Directive » Every entry below is to be copied exactly, apart from any picture it holds.

[Stored data entries]
....
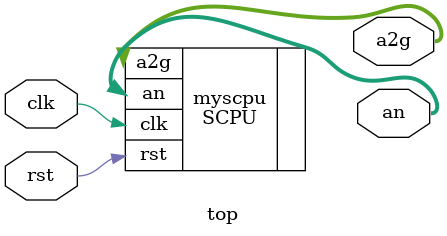
<source format=v>
module top(
    input clk,
    input rst,
    output [6:0] a2g,
    output [7:0] an
);
    // 实例化 SCPU 模块
    SCPU myscpu(
        .clk(clk),
        .rst(rst),
        .a2g(a2g),
        .an(an)
    );
endmodule

</source>
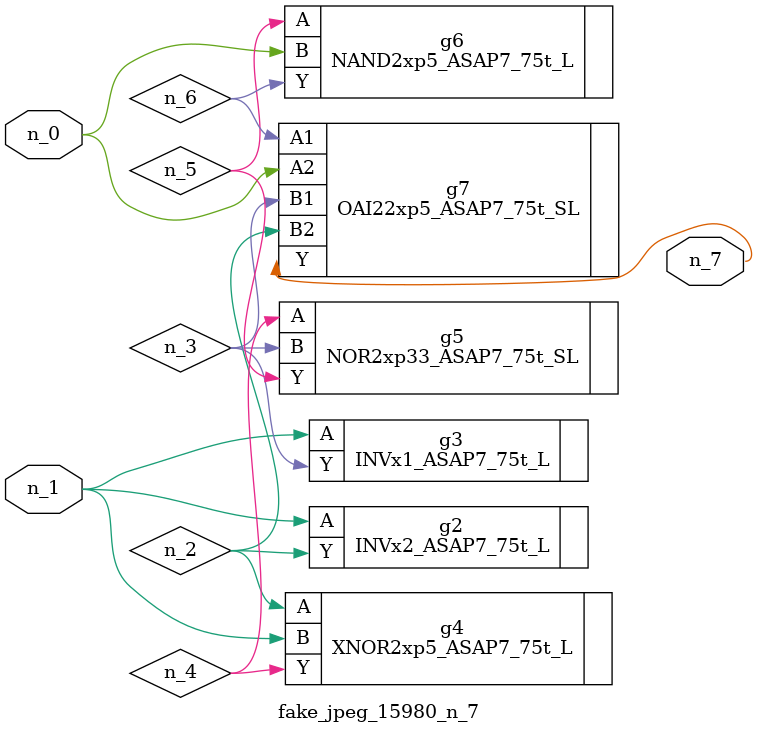
<source format=v>
module fake_jpeg_15980_n_7 (n_0, n_1, n_7);

input n_0;
input n_1;

output n_7;

wire n_2;
wire n_3;
wire n_4;
wire n_6;
wire n_5;

INVx2_ASAP7_75t_L g2 ( 
.A(n_1),
.Y(n_2)
);

INVx1_ASAP7_75t_L g3 ( 
.A(n_1),
.Y(n_3)
);

XNOR2xp5_ASAP7_75t_L g4 ( 
.A(n_2),
.B(n_1),
.Y(n_4)
);

NOR2xp33_ASAP7_75t_SL g5 ( 
.A(n_4),
.B(n_3),
.Y(n_5)
);

NAND2xp5_ASAP7_75t_L g6 ( 
.A(n_5),
.B(n_0),
.Y(n_6)
);

OAI22xp5_ASAP7_75t_SL g7 ( 
.A1(n_6),
.A2(n_0),
.B1(n_3),
.B2(n_2),
.Y(n_7)
);


endmodule
</source>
....
Answer area »
<source format=v>
module top(
    input clk,
    input rst,
    output [6:0] a2g,
    output [7:0] an
);
    // 实例化 SCPU 模块
    SCPU myscpu(
        .clk(clk),
        .rst(rst),
        .a2g(a2g),
        .an(an)
    );
endmodule

</source>
<source format=v>
module fake_jpeg_15980_n_7 (n_0, n_1, n_7);

input n_0;
input n_1;

output n_7;

wire n_2;
wire n_3;
wire n_4;
wire n_6;
wire n_5;

INVx2_ASAP7_75t_L g2 ( 
.A(n_1),
.Y(n_2)
);

INVx1_ASAP7_75t_L g3 ( 
.A(n_1),
.Y(n_3)
);

XNOR2xp5_ASAP7_75t_L g4 ( 
.A(n_2),
.B(n_1),
.Y(n_4)
);

NOR2xp33_ASAP7_75t_SL g5 ( 
.A(n_4),
.B(n_3),
.Y(n_5)
);

NAND2xp5_ASAP7_75t_L g6 ( 
.A(n_5),
.B(n_0),
.Y(n_6)
);

OAI22xp5_ASAP7_75t_SL g7 ( 
.A1(n_6),
.A2(n_0),
.B1(n_3),
.B2(n_2),
.Y(n_7)
);


endmodule
</source>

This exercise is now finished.